The charge that Luther invented sola fide in the 16th century is refuted by the apostolic texts themselves. Paul's argument in Romans excludes works of the law from justification at the outset: "a man is justified by faith without the deeds of the law." Augustine affirmed this while insisting that genuine justifying faith is dynamic — it works through love and is not inert belief — harmonizing Paul and James without surrendering faith's primacy. Hugh of St. Victor argued that the faith of all eras is "one and the same," with believers before and after Christ equally justified by faith in promised redemption, differing only in degree of explicit cognition. Calvin described the Reformation as recovery — clearing away medieval accretions of merit to restore the Pauline teaching that the law convicts and faith alone receives mercy. John Owen refined this further, defining justifying faith as the act that "closeth with Christ for righteousness and acceptation with God only," entirely exclusive of works.
"Therefore we conclude that a man is justified by faith without the deeds of the law. Is he the God of the Jews only? is he not also of the Gentiles?
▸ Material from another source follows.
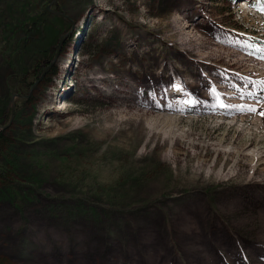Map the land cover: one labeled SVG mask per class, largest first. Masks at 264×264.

Yes, of the Gentiles also: seeing it is one God, which shall justify the circumcision by faith, and uncircumcision through faith" — the apostolic foundation of justification by faith alone, applying equally to Jew and Gentile and excluding works of the law from the first.
"Yet that the faith of the preceding and the subsequent was one and the same... faith increased in all through the times so that it was greater but was not changed so as to be different" — Hugh's argument that the faith by which all the just from the beginning were justified is continuous across eras, positioning the Reformation's sola fide as recovery of an unchanging apostolic principle rather than a 16th-century novelty.